Kontrol Medsos Agar Hidup Lebih Bahagia

(Source: Unsplash-@Merakist)




Suatu malam ada seorang kawan yang mengirim pesan curhatan. Katanya ia senang sekali melihat konsep acara pertunangan seorang selebritis, lalu mulai berandai-andai kapan ia bisa memiliki kekasih yang mau mempersuntingnya dengan konsep seindah itu. Belum lagi rentetan keluhan lain karena merasa tidak nyaman akunnya difollow oleh sejumlah rekan kerja. Memiliki media sosial rupanya dapat membuat pikiran dan batin seseorang menjadi tidak bahagia dan saya pun mengalami hal itu.


Tak hanya membuat seseorang menjadi tidak bahagia, terlalu aktif di media sosial juga berdampak buruk pada kualitas hubungan dengan orang lain. Kita pasti sebal ketika sedang asyik curhat, ternyata kawan malah sibuk membalas chat di gawainya, begitupula sebaliknya. Dalam tingkatan yang lebih serius, media sosial juga berpengaruh buruk untuk rumah tangga. Seperti yang dijelaskan di portal [1]Universitas Binus Malang, di bulan Agustus 2017 saja tercatat 157 perceraian dan 1862 kasus di Bekasi karena efek media sosial. Sungguh memprihatinkan, bukan?

=== Daftar Tugas ===
a: Jawab pertanyaan berikut berdasarkan artikel tentang media sosial di atas:
(i) Apa yang membuat kawan penulis senang sekali ketika melihatnya?
(ii) Hal apa yang membuat kawan itu merasa tidak nyaman?
(iii) Portal apa yang dirujuk untuk data perceraian akibat efek media sosial?
b: Tolong ketik ulang tanpa perubahan bagian artikel tentang media sosial yang dibuka dengan kata-kata berisi "Suatu malam ada" dan ditutup dengan "mengalami hal itu.".
c: Teruskan artikel tentang media sosial itu, dimulai sesudah kalimat terakhirnya.

=== Data Rekaman ===
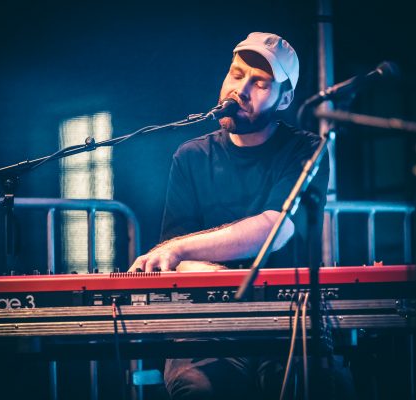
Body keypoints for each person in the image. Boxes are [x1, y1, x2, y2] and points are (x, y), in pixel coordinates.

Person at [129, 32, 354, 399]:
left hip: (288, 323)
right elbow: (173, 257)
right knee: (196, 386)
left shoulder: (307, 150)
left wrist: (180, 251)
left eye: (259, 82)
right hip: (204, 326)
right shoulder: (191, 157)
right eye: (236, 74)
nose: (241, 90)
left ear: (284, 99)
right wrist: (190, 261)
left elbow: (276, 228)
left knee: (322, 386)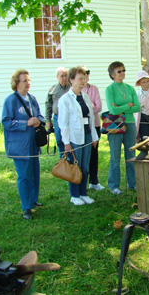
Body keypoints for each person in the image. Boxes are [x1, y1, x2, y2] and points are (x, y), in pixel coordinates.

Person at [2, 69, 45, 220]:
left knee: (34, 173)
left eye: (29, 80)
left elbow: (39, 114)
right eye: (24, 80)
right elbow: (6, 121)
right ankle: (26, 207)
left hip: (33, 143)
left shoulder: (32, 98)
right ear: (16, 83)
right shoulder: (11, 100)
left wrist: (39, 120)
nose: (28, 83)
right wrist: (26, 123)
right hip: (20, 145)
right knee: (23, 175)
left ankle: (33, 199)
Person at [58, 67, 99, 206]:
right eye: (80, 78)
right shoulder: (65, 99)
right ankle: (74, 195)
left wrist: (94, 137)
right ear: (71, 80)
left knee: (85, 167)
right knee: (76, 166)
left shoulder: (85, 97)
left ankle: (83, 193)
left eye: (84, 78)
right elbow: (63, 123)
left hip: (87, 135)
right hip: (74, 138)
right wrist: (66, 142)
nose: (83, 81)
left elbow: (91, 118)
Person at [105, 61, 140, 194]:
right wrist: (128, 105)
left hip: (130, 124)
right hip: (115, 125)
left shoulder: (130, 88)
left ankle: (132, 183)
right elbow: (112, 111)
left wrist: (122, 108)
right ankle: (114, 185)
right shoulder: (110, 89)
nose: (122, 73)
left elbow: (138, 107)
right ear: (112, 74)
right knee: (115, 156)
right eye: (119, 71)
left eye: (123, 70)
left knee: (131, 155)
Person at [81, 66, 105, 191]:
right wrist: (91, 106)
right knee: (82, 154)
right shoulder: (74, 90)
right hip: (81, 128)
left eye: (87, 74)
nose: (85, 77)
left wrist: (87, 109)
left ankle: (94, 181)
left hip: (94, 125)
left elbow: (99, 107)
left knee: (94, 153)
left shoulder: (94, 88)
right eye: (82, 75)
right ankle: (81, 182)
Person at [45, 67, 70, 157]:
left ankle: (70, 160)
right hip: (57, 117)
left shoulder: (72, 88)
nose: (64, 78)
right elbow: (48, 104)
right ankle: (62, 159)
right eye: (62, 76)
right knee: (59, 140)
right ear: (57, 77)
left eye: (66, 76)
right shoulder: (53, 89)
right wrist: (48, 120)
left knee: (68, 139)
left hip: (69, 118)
---
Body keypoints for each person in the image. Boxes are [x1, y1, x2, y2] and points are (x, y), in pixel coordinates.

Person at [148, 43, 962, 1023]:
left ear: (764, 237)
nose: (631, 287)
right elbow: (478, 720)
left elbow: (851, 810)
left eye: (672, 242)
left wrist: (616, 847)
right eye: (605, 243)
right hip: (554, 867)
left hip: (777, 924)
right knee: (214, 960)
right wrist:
* * *
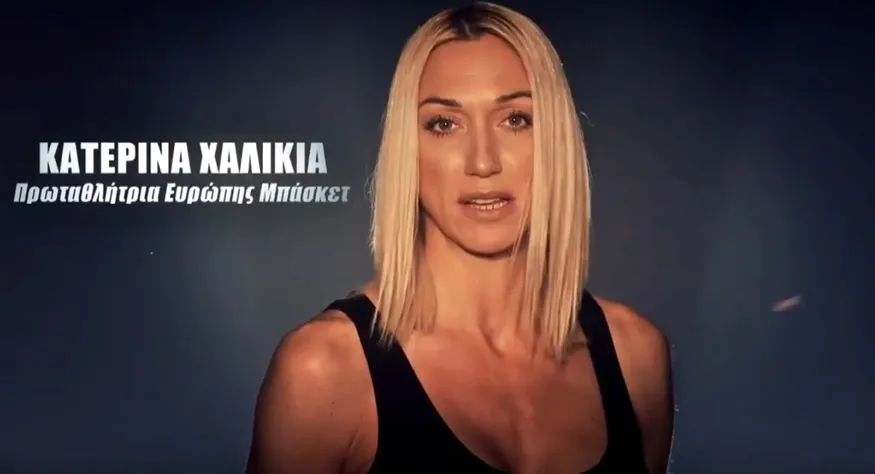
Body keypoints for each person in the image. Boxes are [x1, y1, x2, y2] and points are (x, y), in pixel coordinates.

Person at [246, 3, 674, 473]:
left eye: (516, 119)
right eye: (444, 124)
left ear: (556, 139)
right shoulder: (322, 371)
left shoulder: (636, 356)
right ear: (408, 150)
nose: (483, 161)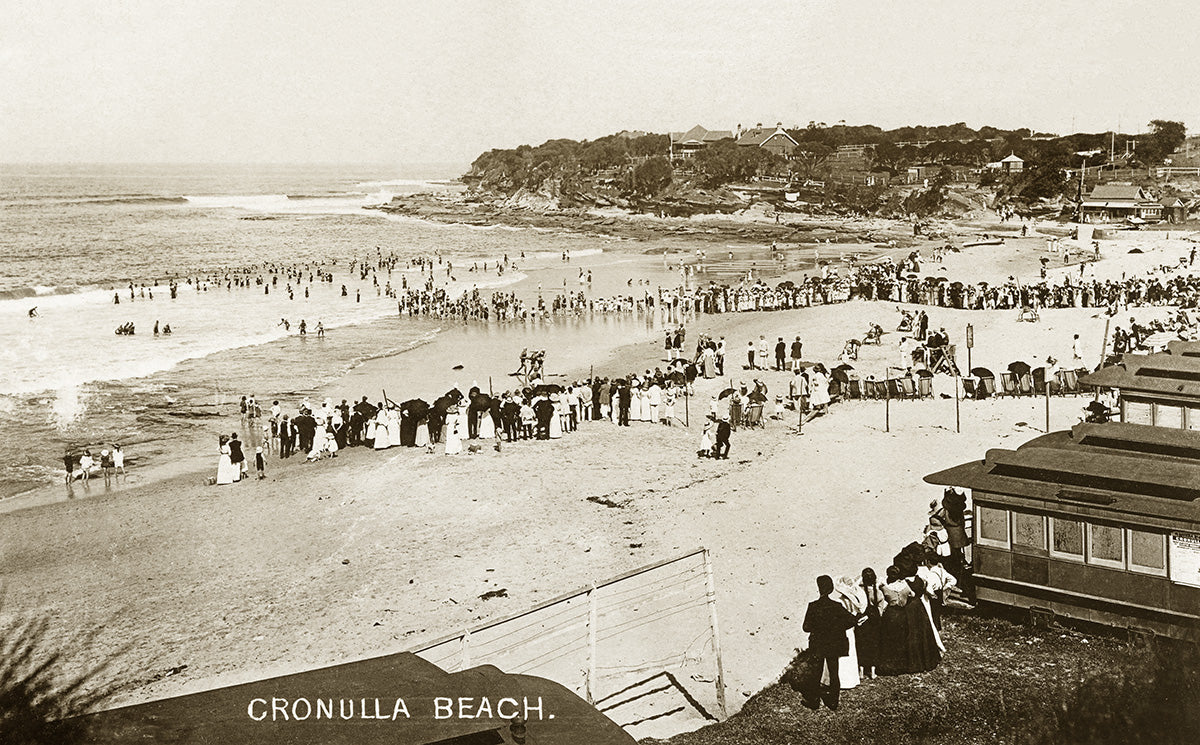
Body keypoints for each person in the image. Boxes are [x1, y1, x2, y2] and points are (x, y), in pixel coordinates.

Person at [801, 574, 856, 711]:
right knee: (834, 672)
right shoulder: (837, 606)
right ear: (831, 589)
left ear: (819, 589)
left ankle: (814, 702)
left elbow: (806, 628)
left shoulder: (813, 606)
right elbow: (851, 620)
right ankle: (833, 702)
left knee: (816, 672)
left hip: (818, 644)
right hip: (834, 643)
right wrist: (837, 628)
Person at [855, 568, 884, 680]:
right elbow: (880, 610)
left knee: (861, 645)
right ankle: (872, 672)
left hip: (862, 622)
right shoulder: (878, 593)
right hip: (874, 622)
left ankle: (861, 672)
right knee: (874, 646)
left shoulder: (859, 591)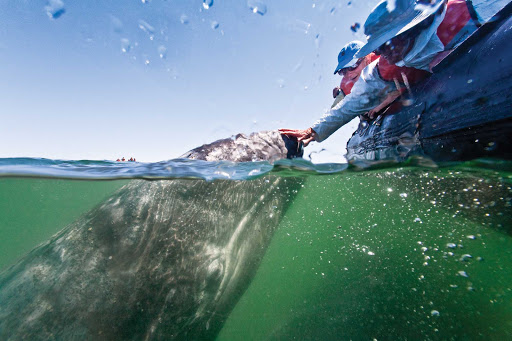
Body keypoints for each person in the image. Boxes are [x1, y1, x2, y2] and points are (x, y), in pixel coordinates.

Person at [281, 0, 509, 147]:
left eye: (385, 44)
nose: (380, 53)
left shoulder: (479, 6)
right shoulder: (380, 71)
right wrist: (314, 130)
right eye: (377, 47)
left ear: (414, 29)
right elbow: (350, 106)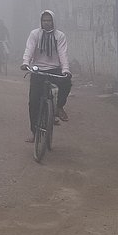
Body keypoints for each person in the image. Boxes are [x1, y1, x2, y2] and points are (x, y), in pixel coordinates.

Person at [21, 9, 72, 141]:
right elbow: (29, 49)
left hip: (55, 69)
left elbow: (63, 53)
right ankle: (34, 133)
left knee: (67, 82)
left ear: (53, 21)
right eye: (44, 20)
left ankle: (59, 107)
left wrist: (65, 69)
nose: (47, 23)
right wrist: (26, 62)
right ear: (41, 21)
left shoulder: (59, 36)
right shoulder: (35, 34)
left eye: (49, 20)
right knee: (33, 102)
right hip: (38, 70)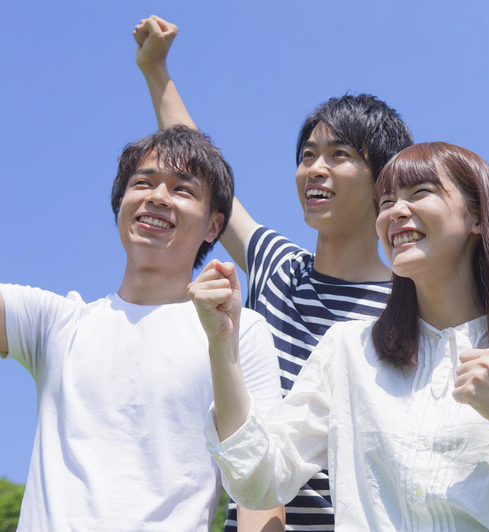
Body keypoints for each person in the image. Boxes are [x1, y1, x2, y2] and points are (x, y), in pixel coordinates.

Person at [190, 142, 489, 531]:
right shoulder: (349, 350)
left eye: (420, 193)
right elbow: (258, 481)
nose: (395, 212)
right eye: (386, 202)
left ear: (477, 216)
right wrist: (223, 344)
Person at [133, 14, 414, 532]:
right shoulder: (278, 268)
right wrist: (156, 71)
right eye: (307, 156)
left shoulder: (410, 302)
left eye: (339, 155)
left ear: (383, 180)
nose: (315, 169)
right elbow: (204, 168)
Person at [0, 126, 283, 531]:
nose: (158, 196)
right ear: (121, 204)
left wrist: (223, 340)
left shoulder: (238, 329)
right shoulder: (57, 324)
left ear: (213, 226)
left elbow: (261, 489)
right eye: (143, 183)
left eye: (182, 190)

=== Jawaban Latihan ===
a:
(i) Konsep acara pertunangan seorang selebritis.
(ii) Akunnya difollow oleh sejumlah rekan kerja.
(iii) Portal Universitas Binus Malang.

b:
Suatu malam ada seorang kawan yang mengirim pesan curhatan. Katanya ia senang sekali melihat konsep acara pertunangan seorang selebritis, lalu mulai berandai-andai kapan ia bisa memiliki kekasih yang mau mempersuntingnya dengan konsep seindah itu. Belum lagi rentetan keluhan lain karena merasa tidak nyaman akunnya difollow oleh sejumlah rekan kerja. Memiliki media sosial rupanya dapat membuat pikiran dan batin seseorang menjadi tidak bahagia dan saya pun mengalami hal itu.

c:
Menariknya lagi, beberapa kawan pun menanyakan resep bagaimana agar bisa produktif menulis di tengah kesibukan pekerjaan dan aktivitas sehari-hari lainnya. Saya katakan cukup lakukan rutin mematikan kuota internet atau ponsel sekalian. Selama dua jam, saya bisa mengerjakan banyak karya hanya dengan fokus mematikan ponsel selama dua jam dalam sehari.

red love neon light signage
Are You Happy? (Source: Unsplash-@stanislas1)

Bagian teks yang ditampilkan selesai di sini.